=== Excerpt to read ===

Dagster & dlt (Component)
The dagster-dlt library provides a DltLoadCollectionComponent
which can be used to easily represent a collection of dlt sources and pipelines as assets in Dagster.
1. Prepare a Dagster project
To begin, you'll need a Dagster project. You can use an existing components-ready project or create a new one:
uvx create-dagster project my-project && cd my-project/src
Activate the project virtual environment:
source ../.venv/bin/activate
Finally, add the dagster-dlt
library to the project:
uv add dagster-dlt
2. Scaffold a dlt component
Now that you have a Dagster project, you can scaffold a dlt component. You may optionally provide the source and destination types, which will pull in the appropriate dlt source:
dg scaffold defs dagster_dlt.DltLoadCollectionComponent github_snowflake_ingest \
--source github --destination snowflake
The scaffold call will generate a basic defs.yaml
file and a loads.py
file:
tree my_project/defs
my_project/defs
├── __init__.py
└── github_snowflake_ingest
├── defs.yaml
├── github
│ ├── __init__.py
│ ├── helpers.py
│ ├── queries.py
│ ├── README.md
│ └── settings.py
└── loads.py
3 directories, 8 files
The loads.py
file contains a skeleton dlt source and pipeline which are referenced by Dagster, but can also be run directly using dlt:
import dlt
@dlt.source
def my_source():
@dlt.resource
def hello_world():
yield "hello, world!"

===

**Your instructions:**
Please answer from the Dagster and dlt page: which command adds the dagster-dlt library to the project? You won't need the lines below.

=== Records provided ===

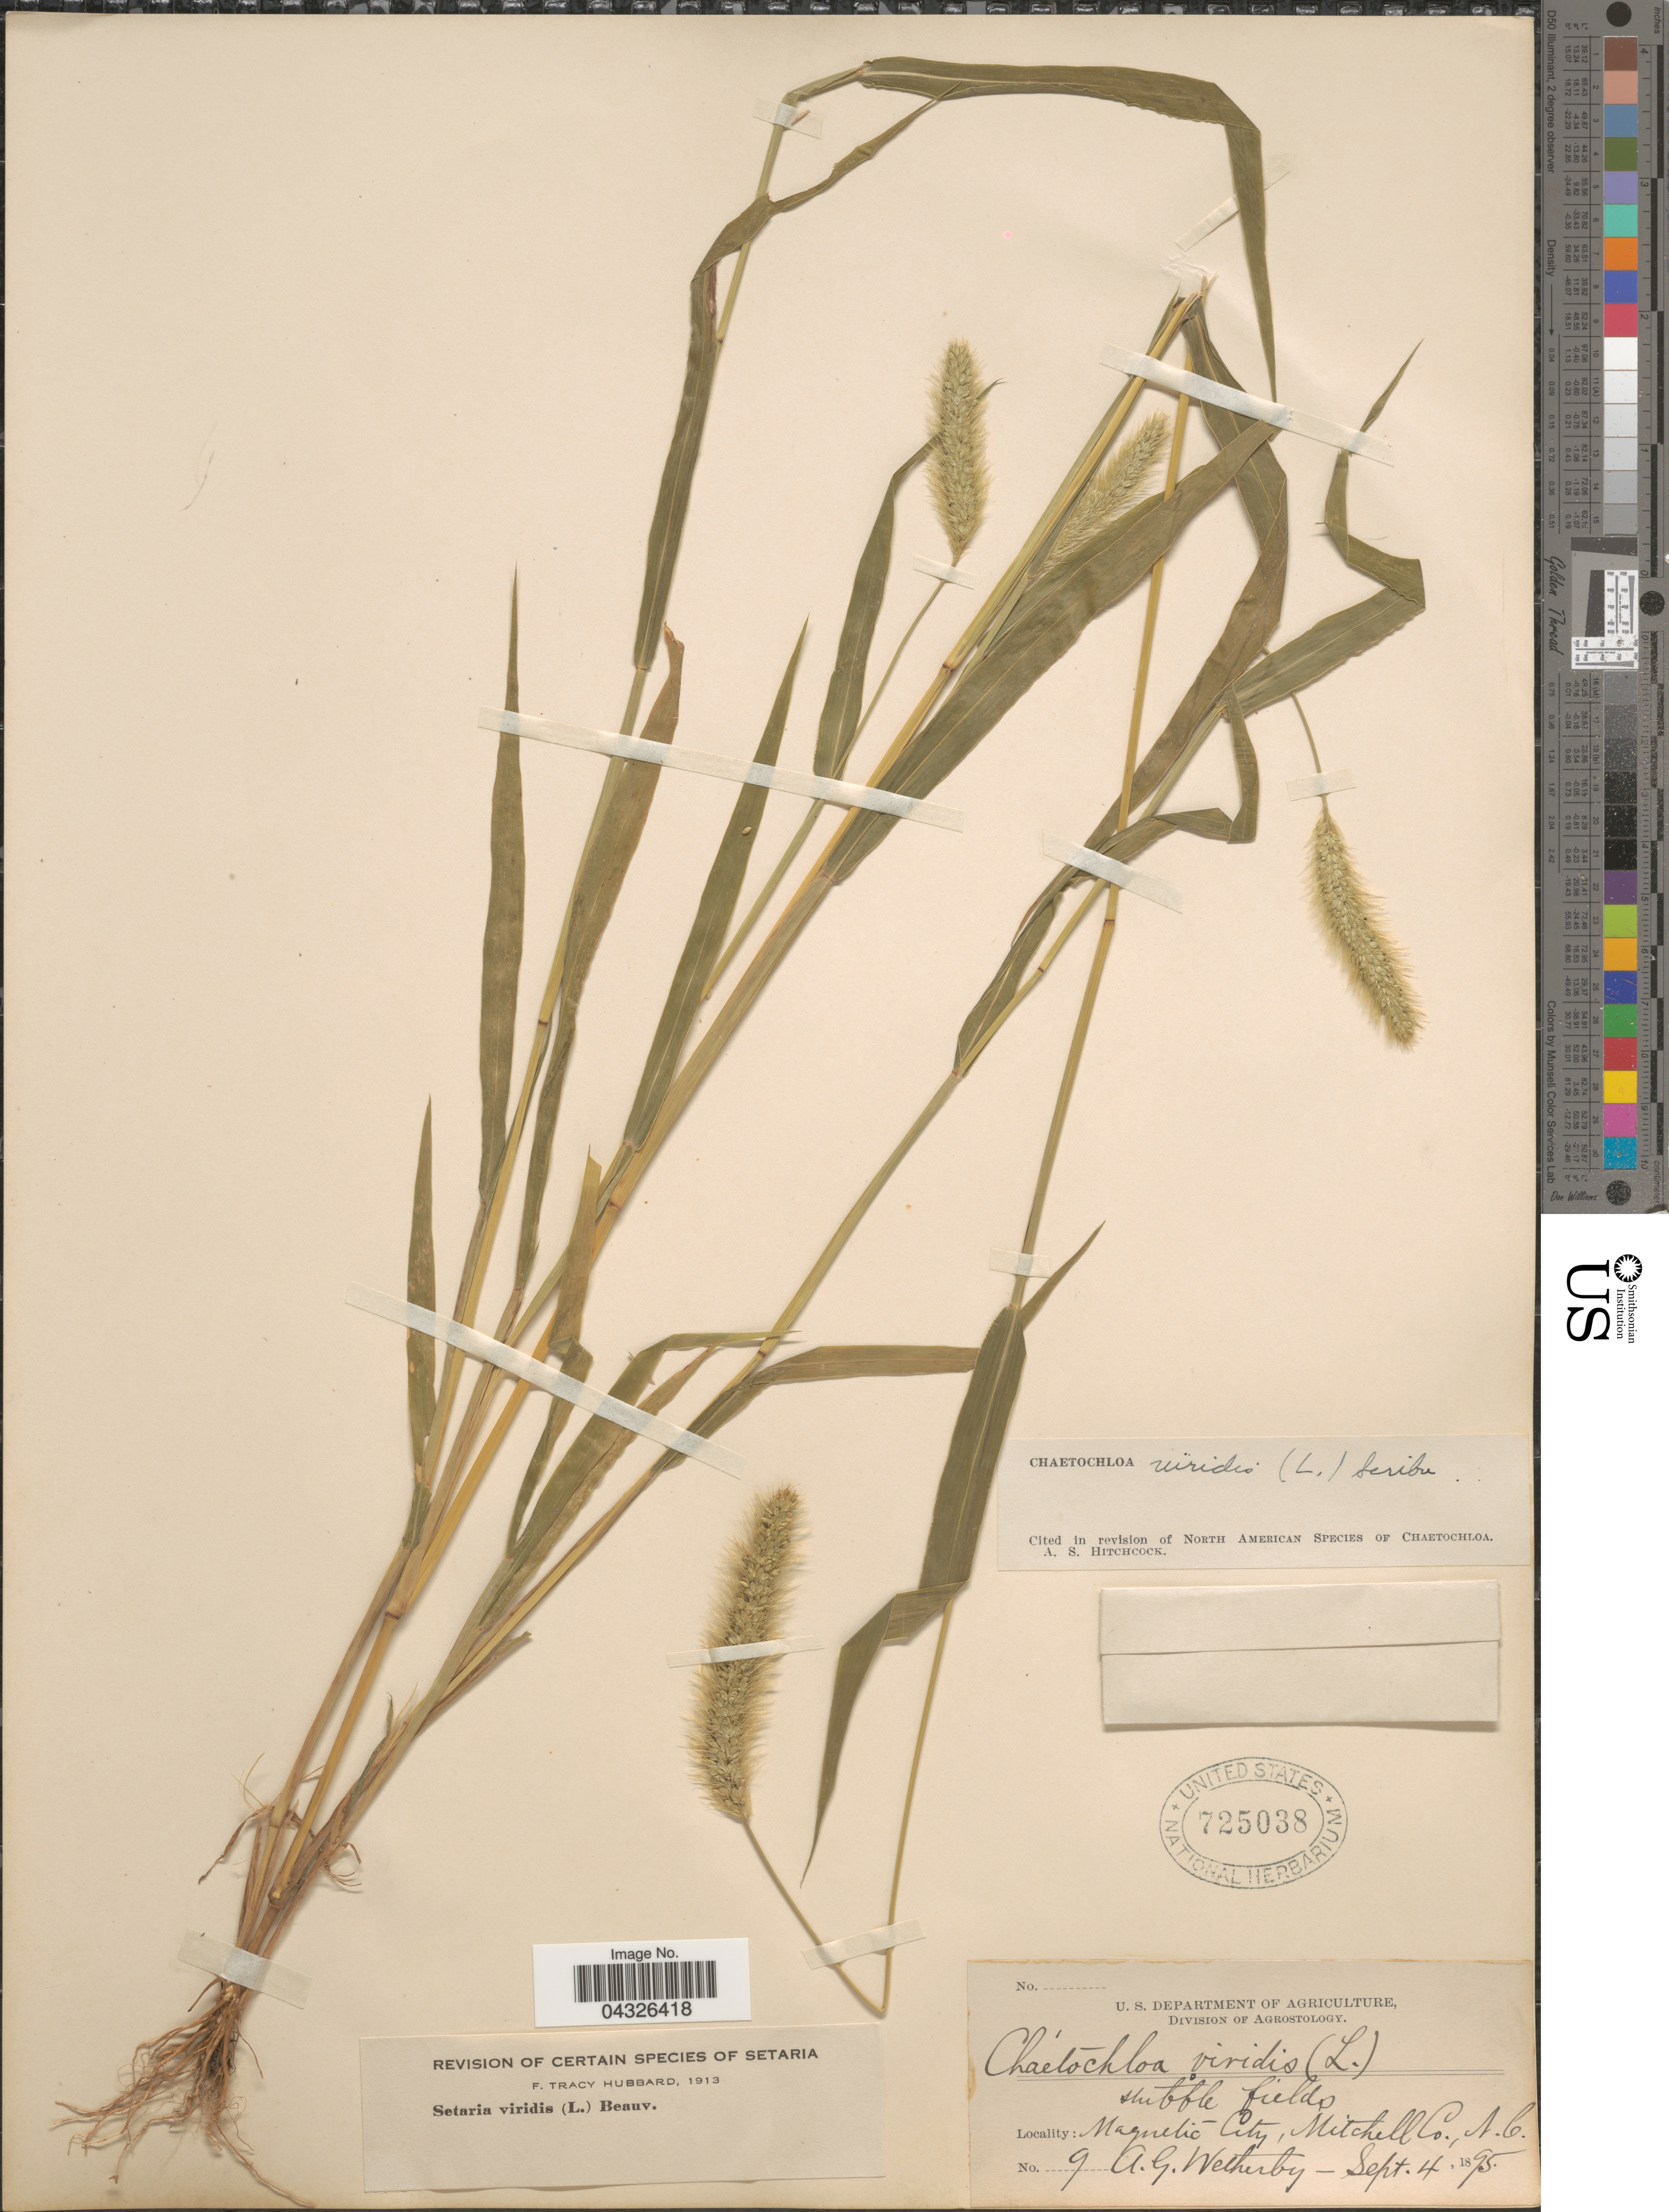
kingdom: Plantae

===
=== Records provided ===

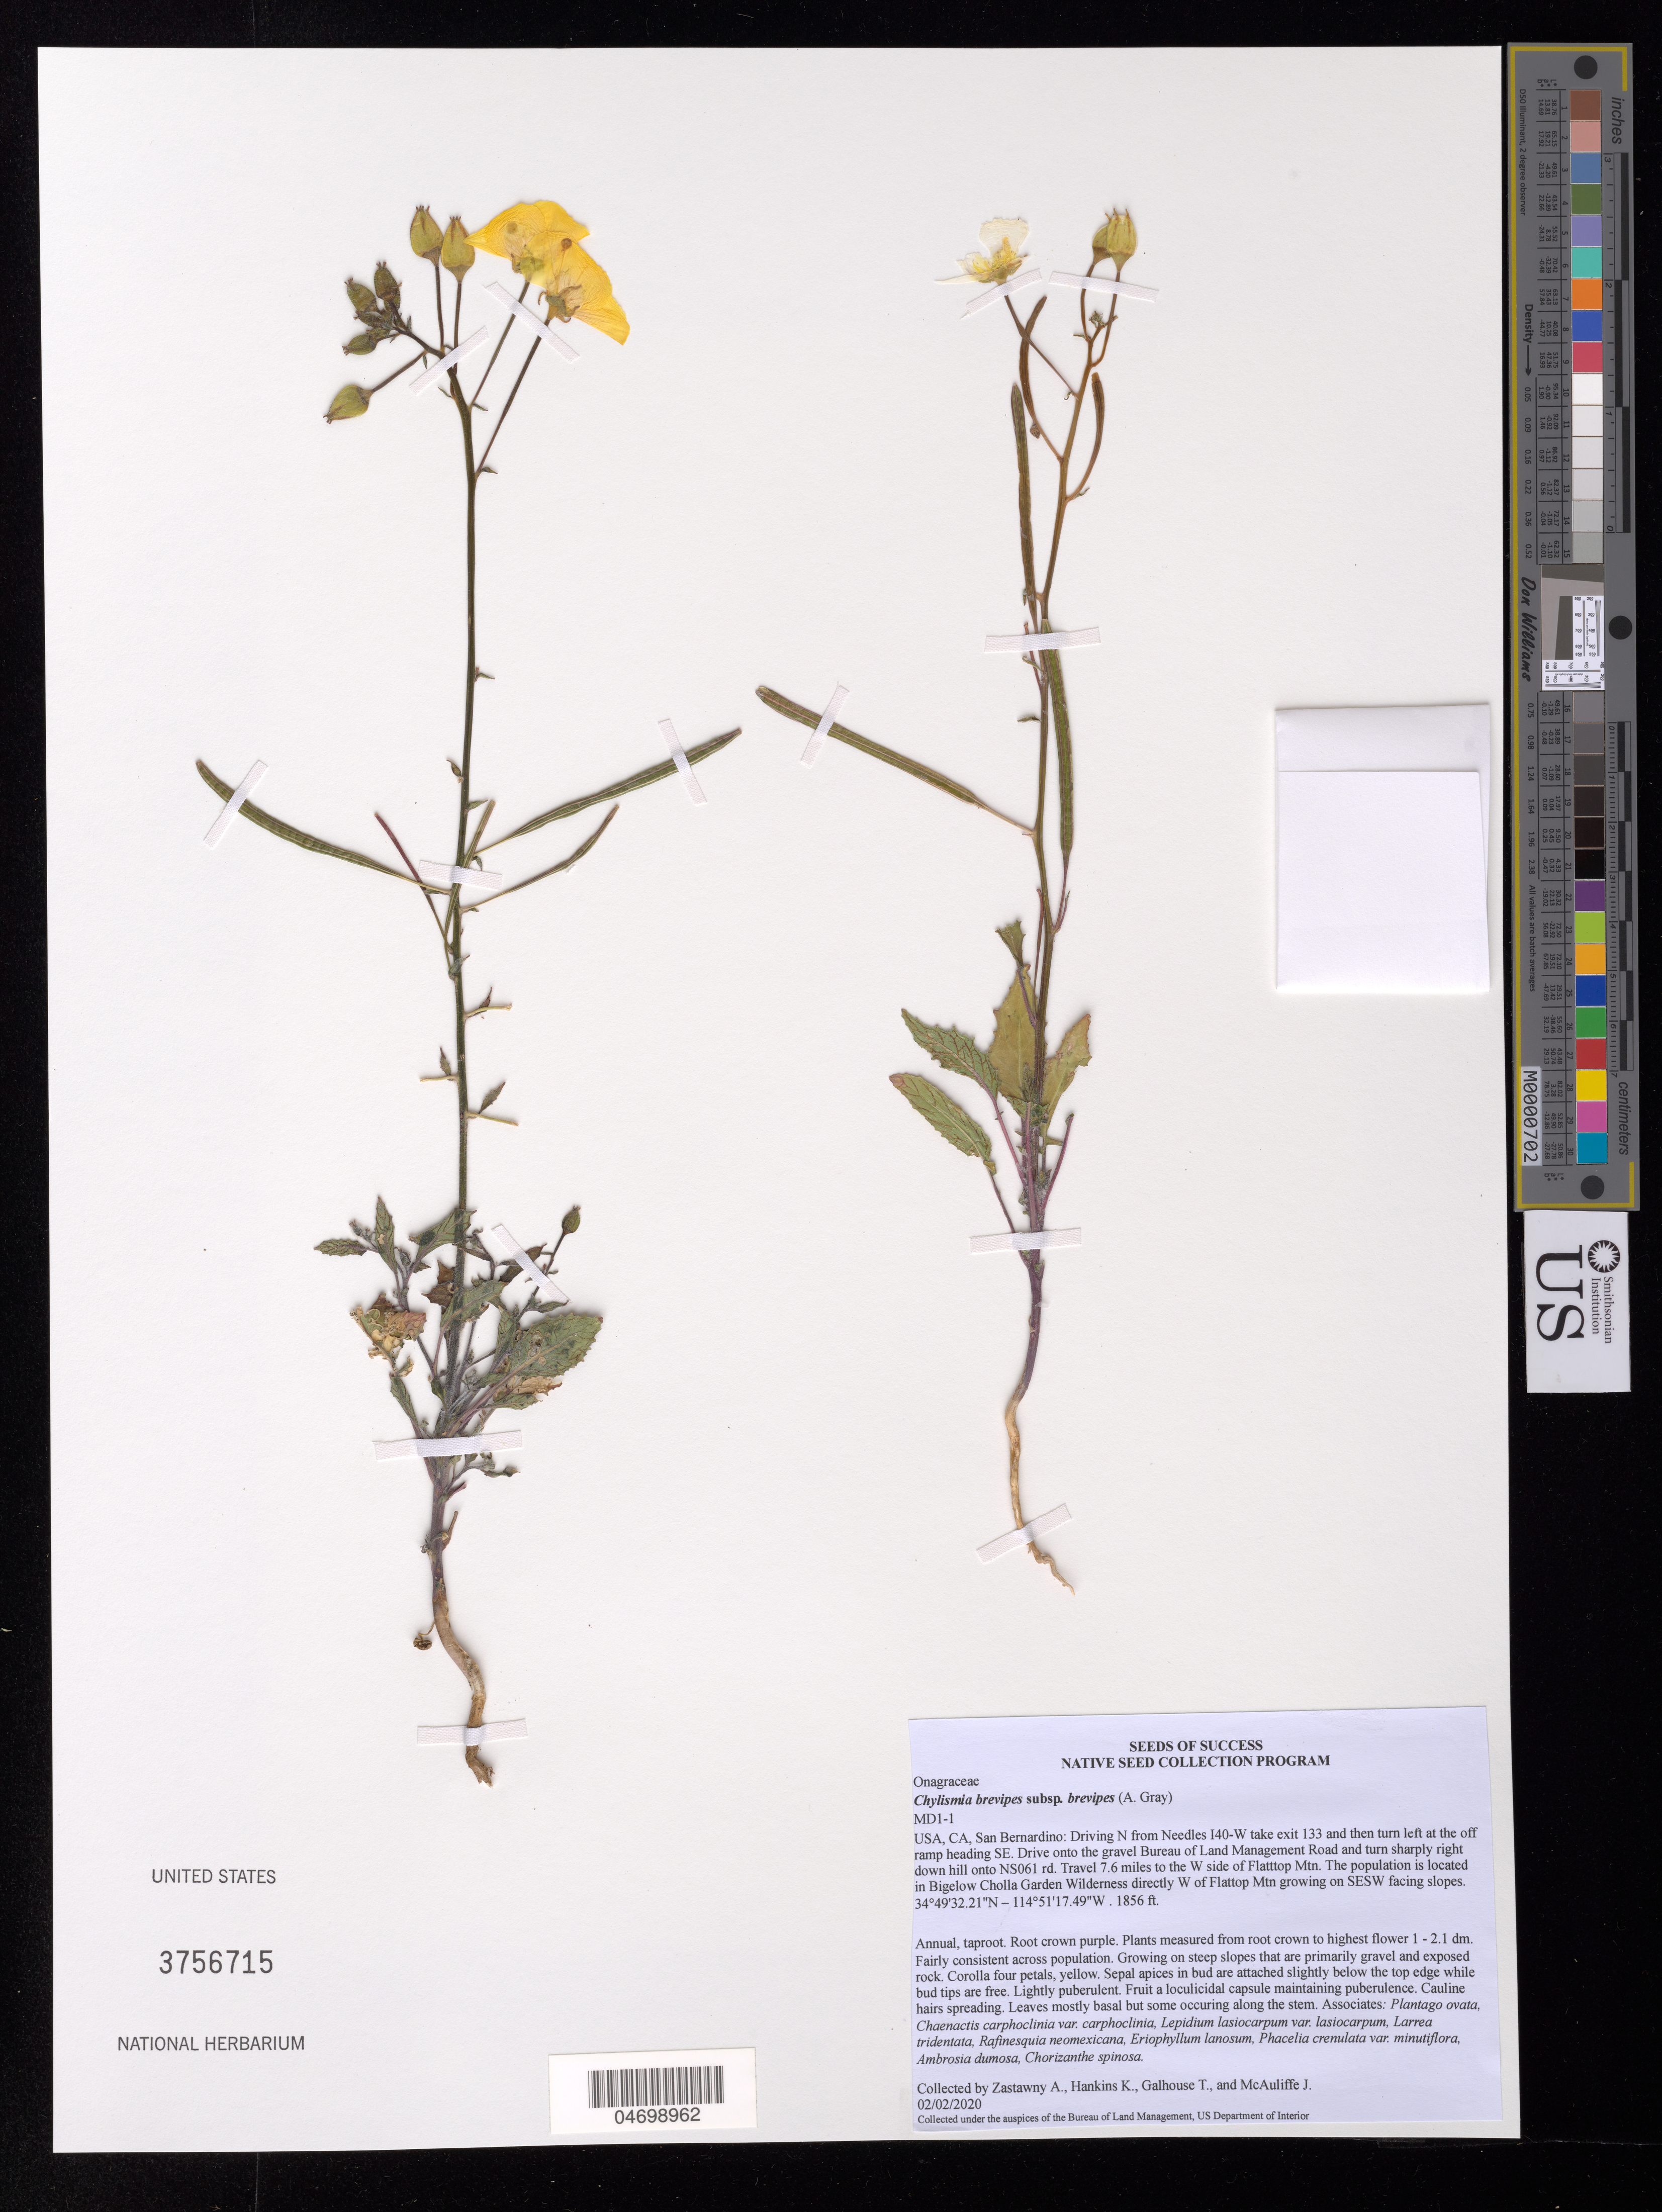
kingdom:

===

**Worked answer:**
uv add dagster-dlt